Does zero long-run profit make monopolistic competition efficient?
No. Free entry does drive economic profit to zero (price equals average total cost), but each firm still charges a markup (P > MC, a small deadweight loss) and produces below the efficient scale on the downward-sloping part of ATC. That gap is called excess capacity, so the outcome is not fully efficient even at zero profit.
Can AI help me with monopoly and monopolistic competition in ECX5953?
Yes, as a study aid. Sia can explain the models step by step, walk through why MR < P, show how to set MR = MC and read the price off demand, and check the direction of your deadweight-loss reasoning against the Week-6 lecture.

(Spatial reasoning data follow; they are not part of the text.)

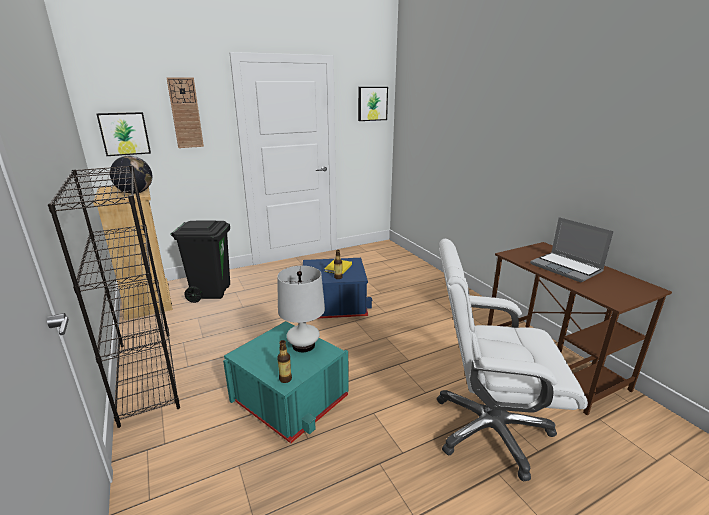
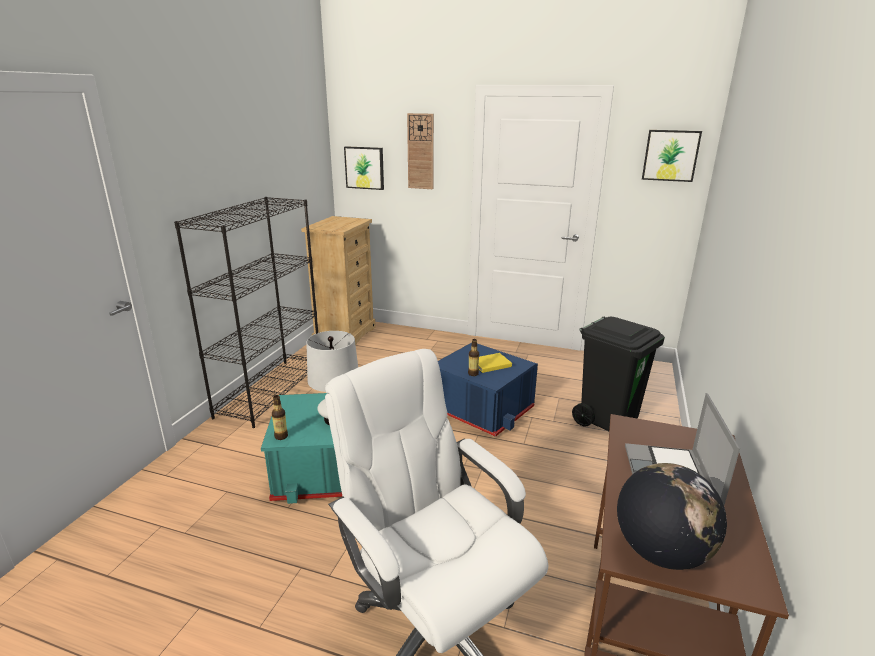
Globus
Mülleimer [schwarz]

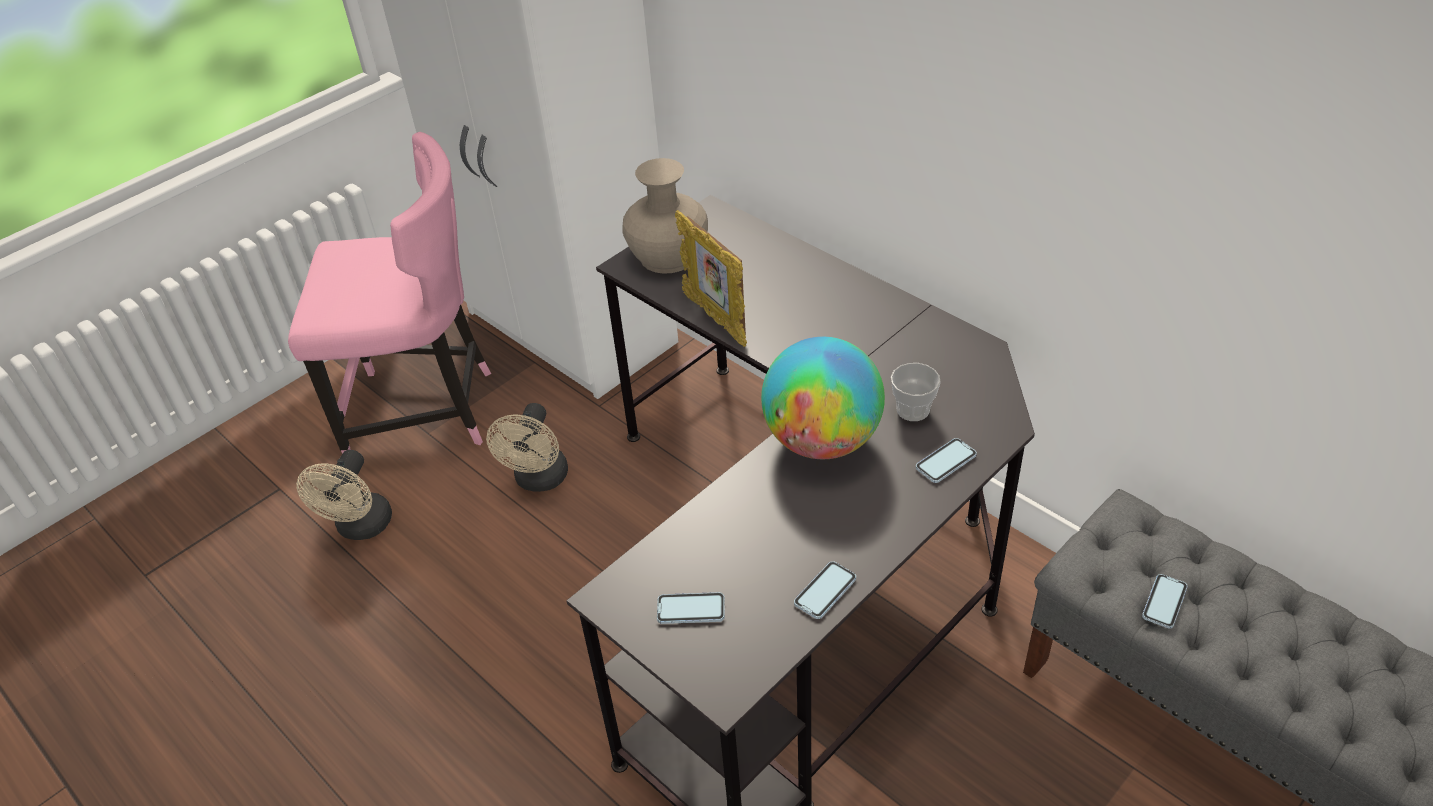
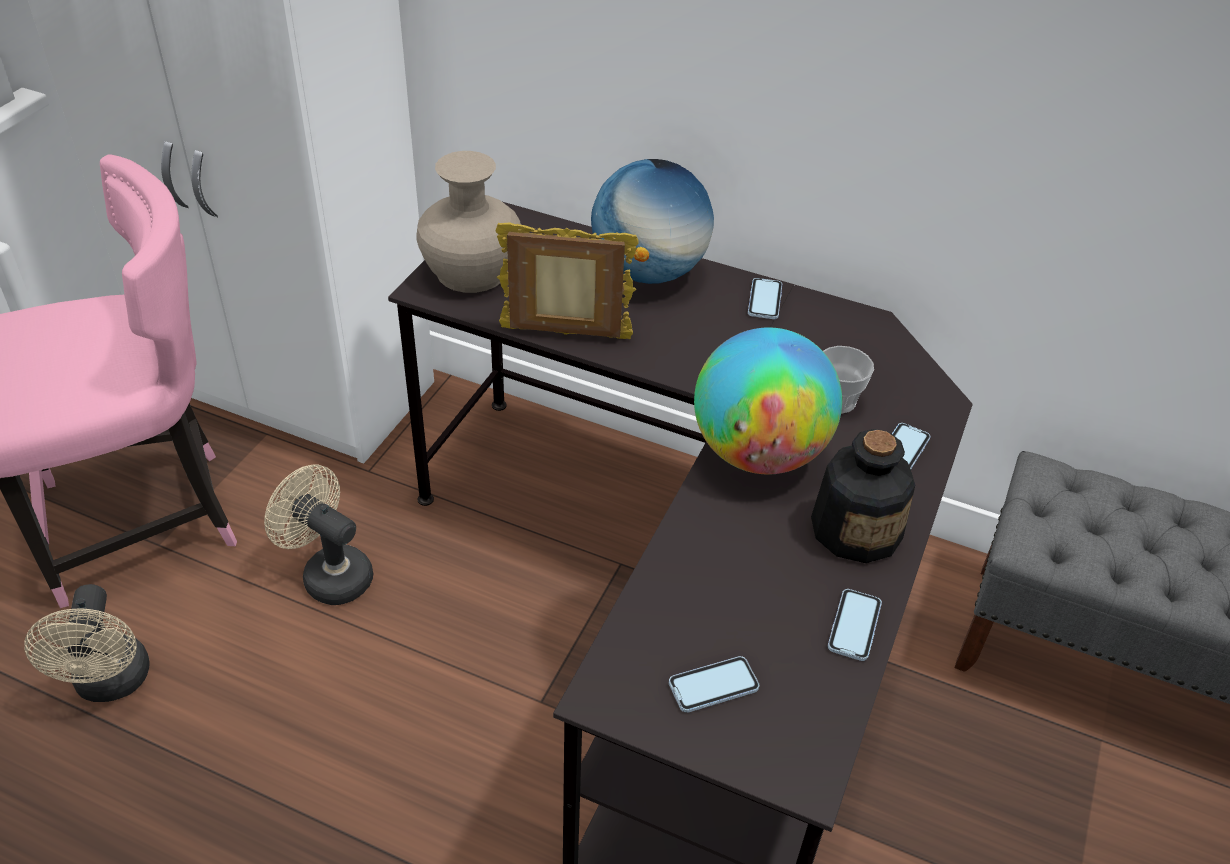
Bilderrahmen
Ventilator [beige] (2nd from left)
Handy (2nd from left)
Globus (1st from left)
Flasche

Use it to understand the method and rehearse practice questions; it does not sit your Mid-Semester Test or exam for you, and generative AI is not permitted in the Mid-Semester Test, so always verify against Moodle and your unit materials.
Exam move
Anchor everything to one skeleton: MR = a - 2bQ, set MR = MC for the quantity, read the price up off demand (P > MC), profit = (P - ATC)Q, and DWL = 1/2 x (Qc - Qm) x (Pm - MC). Draw the diagram from memory with demand, the twice-as-steep MR, MC and ATC, and label Qm, Pm and the deadweight-loss triangle. This is Week-6 micro, so it is inside the Mid-Semester Test's Weeks 1-6 coverage (45 MCQs, 90 minutes, one attempt, no penalty marking, generative AI not permitted) at a steady two minutes per question, and it can also appear in the Final Examination, which mixes MCQs with written and structured questions. The exam's duration and open/closed-book status are not stated in the unit materials, so confirm them on Moodle and, in any written section, split your time in proportion to the marks. Practise sign checks (P > MC, Qm < Qc, Pm > Pc) so a reversed curve never costs you the answer.